When not making and publishing AAA video games for PC and consoles and financing movie adaptations of its popular IPs, Ubisoft is also trying their hand in the mobile games business. While the company already released some Play Store hits such as Rayman Jungle Run, Rayman Fiesta Run, and Assassin's Creed Pirates, its presence in this branch of the gaming industry could still improve as mobile games are pretty much the safest possible bet for a large video game company. They don't cost a lot to develop in comparison to console titles and can potentially significantly outperform them both in terms of install base and pure profits.
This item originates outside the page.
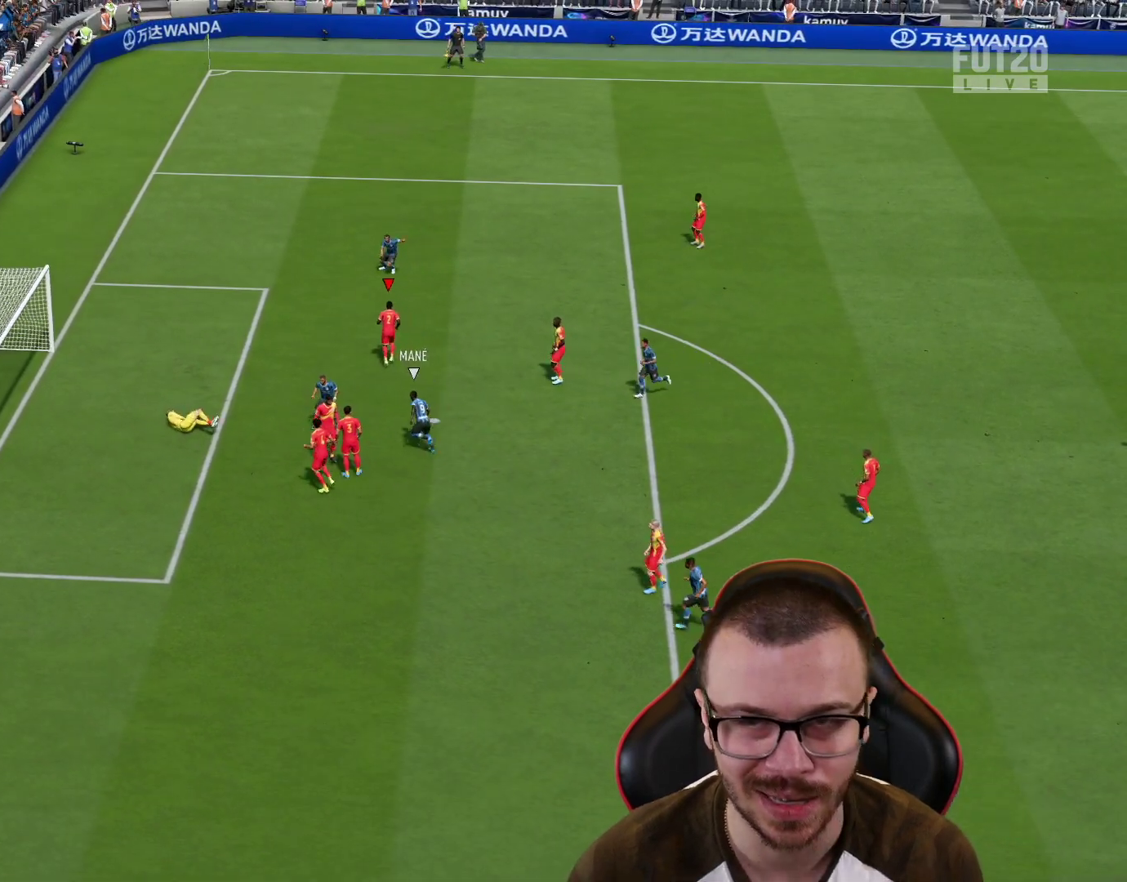
{"buttons": [], "left_stick": "center", "right_stick": "center", "events": []}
That's why any game publisher worth its salt is constantly investing in the mobile market today and Ubisoft is no different. Today, the company announced its upcoming acquisition of Ketchapp, a Parisian mobile game developer responsible for titles like 2048, Run Bird Run, The Pitt, and ZigZag. The purchase will be official as of January 1st and as things stand right now, Ubisoft won't be interfering with the studio's design process a lot. Namely, according to what the company's mobile head Jean-Michel Detoc said while announcing the acquisition, Ubisoft is much more excited about Ketchapp's platform for cross-promotion of apps which advertises new apps inside other apps in order to quickly get them off the ground and grow their install numbers. While not revolutionary, this particular system is currently responsible for over 20 million app downloads each month so it's no wonder Ubisoft wants to get in on the action. As for how much that luxury cost the firm, the exact sum for which Ketchapp was acquired was undisclosed.
In any case, it's to be expected that Ubisoft will be publishing a lot more free-to-play mobile games once the purchase of Ketchapp goes through next year. This is a significant step for the company which has so far mostly published premium mobile titles though there's no reason to believe that this acquisition will put a stop to that. On the contrary, Ubisoft's portfolio will likely be more diverse than ever come January as the publisher is continuing its search for new revenue streams while maintaining all of the old ones.